Taha Kılınç'tan yeryüzünü Müslümanca gezme rehberi

Tarihle günümüzü aynı potada eriten, hadiselere sağduyulu yaklaşıp tutarlı ve makul analizleriyle İslam dünyasının ve Ortadoğu’nun nabzını tutan; soru soran, araştıran, okuyan, gezen bir yazar Taha Kılınç. Özellikle gezip gördüğü ülkeleri, havasını teneffüs ederek yazması, bize daha samimi geliyor ve pratik bakış açısı kazandırıyor. Yazarın bu dünyasına yakından şahitlik edebileceğiniz son kitabı Seyrüsefer, 6 kitaplık bir seyahatname serisinin ilki olarak Aşina Yayınları’ndan çıktı.

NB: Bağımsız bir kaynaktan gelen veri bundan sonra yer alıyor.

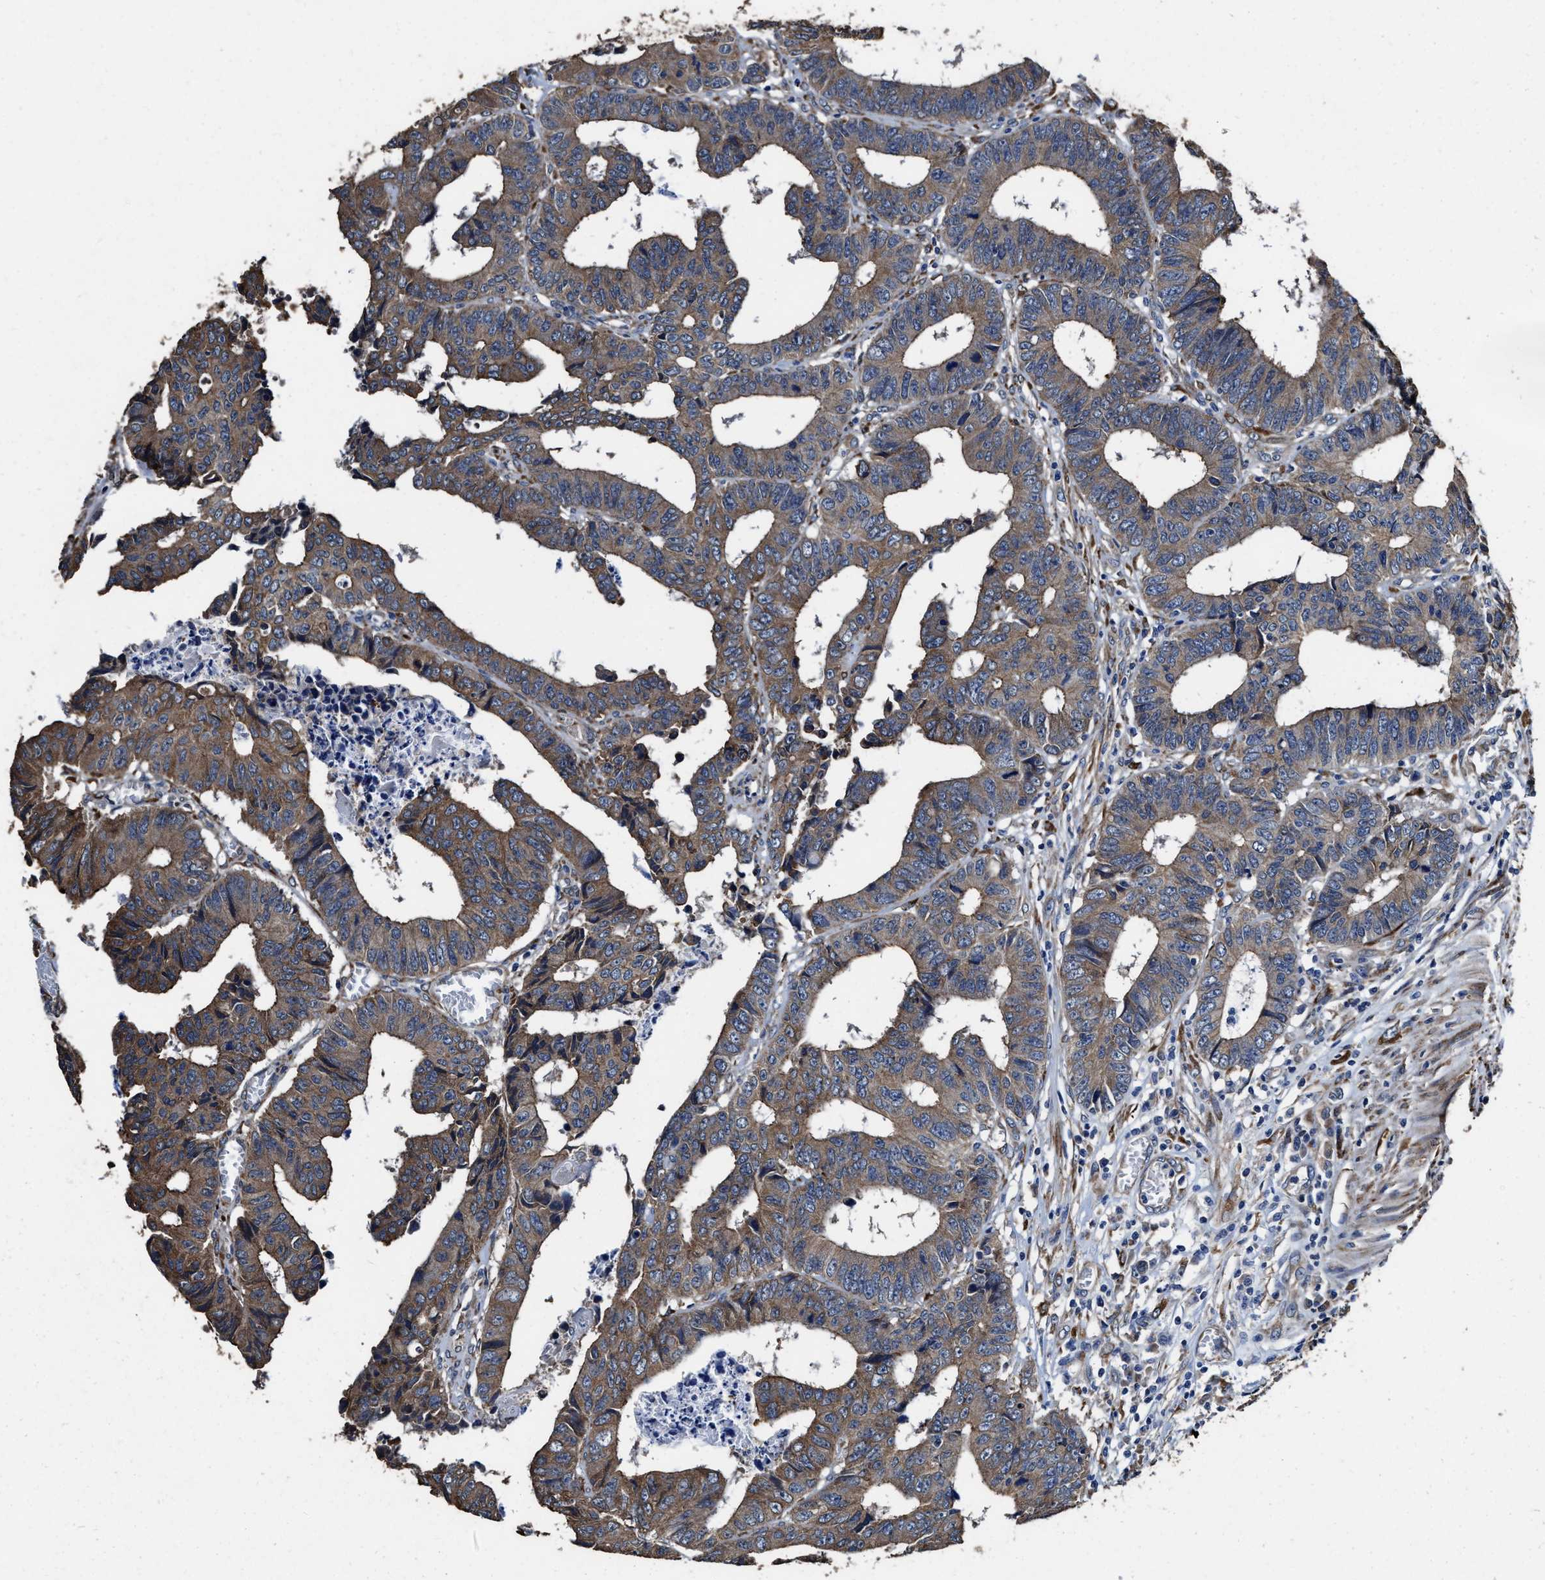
{"staining": {"intensity": "weak", "quantity": ">75%", "location": "cytoplasmic/membranous"}, "tissue": "colorectal cancer", "cell_type": "Tumor cells", "image_type": "cancer", "snomed": [{"axis": "morphology", "description": "Adenocarcinoma, NOS"}, {"axis": "topography", "description": "Rectum"}], "caption": "DAB (3,3'-diaminobenzidine) immunohistochemical staining of human adenocarcinoma (colorectal) exhibits weak cytoplasmic/membranous protein expression in about >75% of tumor cells.", "gene": "IDNK", "patient": {"sex": "male", "age": 84}}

Ortadoğu’dan Balkanlar’a, Uzakdoğu’dan Kuzey Afrika’ya uzanan bir coğrafyanın izini süren yazar, bizi dünyanın 10 farklı ülkesine götürüyor. Bu ülkeler; Fas, Tunus, Yemen, Filistin, Katar, Japonya, Güney Afrika, Bosna, Makedonya ve Lübnan. Yaptığı seyahatlere dair tuttuğu notlar ve hatıralarla; günlük anekdotlardan yenilmesi gereken yemeklere, tarihi arka planından güncel siyasi gelişmelere değinerek, yeryüzünü Müslümanca bir bakışla yeniden yorumlamaya çalışıyor.

Taha Kılınç’ın ilk kitabı Şam Kitabı aslındabu yolculukların başlamasına vesile olmuş. Üniversite yıllarında Arapça öğrenmek üzere gittiği Şam’da tuttuğu notlar ve günlükler bu kitabının zeminini oluşturmuş. Ortadoğu’yu ve coğrafyayı gördükçe tarihe olan merakı artmış ve Şam seyahati dünyanın farklı bölgelerine yaptığı yeni seyahatleri ve okumaları beraberinde getirmiş. Kılınç’ın 17 yıl önce Şam’a gitmesi ile başlayan bu seyrüsefer hâlâ devam ediyor.

Bir seyahat nasıl planlanır?

Taha Kılınç’ın seyahat hikayesine odaklandığımda beni iki şeyin daha çok etkilediğini söyleyebilirim: Birincisi, ailesi ile yolculuğa çıkışı ve seyahati planlama aşaması; ikincisi, dünyanın Müslümanca nasıl gezileceğiyle ilgili bakış açısı kazandırıyor olması.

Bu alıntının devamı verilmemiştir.